A year ago Spain was awarded 589 blue flags for its beaches and another 99 for its yacht marinas and leisure ports, giving a total of 688; quite an achievement for the start of a summer which had been preceded by three months of total lockdown and was still facing major restrictions, including what was looking to be (and in the end, was) an almost total absence of foreign holidaymakers.
But even with this being the second year running that involved stringent safety criteria to prevent the spread of Covid-19 as part of the blue flag conditions, Spain has once again surpassed itself with a whopping 713. Of these, 615 are for beaches, 96 for ports and marinas, and two for tourist sailing vessels. And once again, Spain is the world leader for blue flags – it has been non-stop for 34 years now – even beating much larger countries with considerably more coast.
Alicante province has the most blue flags, and Málaga has gained more than any other. As has been the situation now for many years, the region with the most blue flags is the Comunidad Valenciana on the east coast, at 137, followed by Andalucía with 115, but this is generally expected, as they are the largest two coastal regions and, in the case of the Comunidad Valenciana, is the only mainland region of more than one province where all of them are on the coast and none of them are 100% land-locked.
Again, as was the case last year, the province of Alicante had the most blue-flagged beaches in Spain, at 74 – and as Spain is the global leader, as you live in the Comunidad Valenciana’s southernmost province, your coastline is the one with more blue flags than anywhere else on earth!
The Councilor for Beaches, Luisa Boné, confirmed that the 11 beaches of Orihuela will once again for the fourth consecutive year, fly the Blue Flag. The Blue Flag is an award that recognises meeting the highest quality requirements of the bathing waters and the coastal beaches, in addition to offering an adequate public information and a good rescue and first aid service.
The 11 beaches of Orihuela keep title of the second city in Spain with the most blue flags and the first one in the Valencian Community.
Luisa Bone said: “Both the storms suffered as well as the restrictions and uncertainty as a result of the pandemic have made these last two years very complicated, but with the work, perseverance and involvement of the different areas of the Orihuela city council, we are once again fully renewing these distinctions that add so much value to our beaches and to our city as a national and international tourist destination.”

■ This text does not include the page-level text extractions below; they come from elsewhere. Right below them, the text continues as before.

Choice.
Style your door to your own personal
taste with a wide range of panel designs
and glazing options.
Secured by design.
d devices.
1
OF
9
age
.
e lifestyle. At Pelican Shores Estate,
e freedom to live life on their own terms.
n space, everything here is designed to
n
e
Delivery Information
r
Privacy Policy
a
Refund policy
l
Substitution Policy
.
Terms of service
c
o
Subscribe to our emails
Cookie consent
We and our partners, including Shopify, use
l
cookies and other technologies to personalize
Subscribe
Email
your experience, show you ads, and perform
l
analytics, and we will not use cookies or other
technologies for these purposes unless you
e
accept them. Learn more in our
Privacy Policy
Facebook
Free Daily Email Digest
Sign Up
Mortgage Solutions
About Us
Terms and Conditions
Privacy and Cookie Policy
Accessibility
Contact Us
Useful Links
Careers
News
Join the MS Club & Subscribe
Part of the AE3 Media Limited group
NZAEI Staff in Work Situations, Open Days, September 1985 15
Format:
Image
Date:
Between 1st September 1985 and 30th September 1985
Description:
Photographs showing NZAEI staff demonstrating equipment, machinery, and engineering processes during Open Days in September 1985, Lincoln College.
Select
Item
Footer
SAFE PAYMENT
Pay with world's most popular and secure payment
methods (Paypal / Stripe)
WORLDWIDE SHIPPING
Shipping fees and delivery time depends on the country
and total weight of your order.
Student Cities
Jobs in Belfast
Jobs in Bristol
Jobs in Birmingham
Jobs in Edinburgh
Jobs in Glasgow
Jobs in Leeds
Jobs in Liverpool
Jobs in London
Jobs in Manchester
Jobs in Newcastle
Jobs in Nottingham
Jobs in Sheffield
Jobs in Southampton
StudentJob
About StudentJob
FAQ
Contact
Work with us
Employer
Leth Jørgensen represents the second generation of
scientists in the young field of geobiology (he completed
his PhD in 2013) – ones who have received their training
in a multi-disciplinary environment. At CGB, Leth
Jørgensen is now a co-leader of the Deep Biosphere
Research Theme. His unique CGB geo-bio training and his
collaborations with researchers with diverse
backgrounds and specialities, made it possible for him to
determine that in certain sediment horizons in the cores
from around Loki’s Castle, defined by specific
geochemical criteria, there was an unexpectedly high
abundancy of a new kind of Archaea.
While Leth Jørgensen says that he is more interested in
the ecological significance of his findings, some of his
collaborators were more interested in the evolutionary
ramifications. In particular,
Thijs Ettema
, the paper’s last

Orihuela maintains this award on all its beaches, which are: Punta Prima, Cala Bosque, La Caleta, Cala Capitán, Aguamarina, Campoamor, Barranco Rubio, Cala Estaca, Cala Mosca, Cala Cerrada and Mil Palmeras. Campoamor marina has also obtained formal recognition.
Finally, Luisa Boné, wanted to recognise the work and effort of Ramón López, former councillor for beaches, who sadly passed away recently, ‘since these flags area result of the work that he and his team did last summer on our beaches. A hard and difficult summer to manage and that has been rewarded with these 11 Blue Flags’.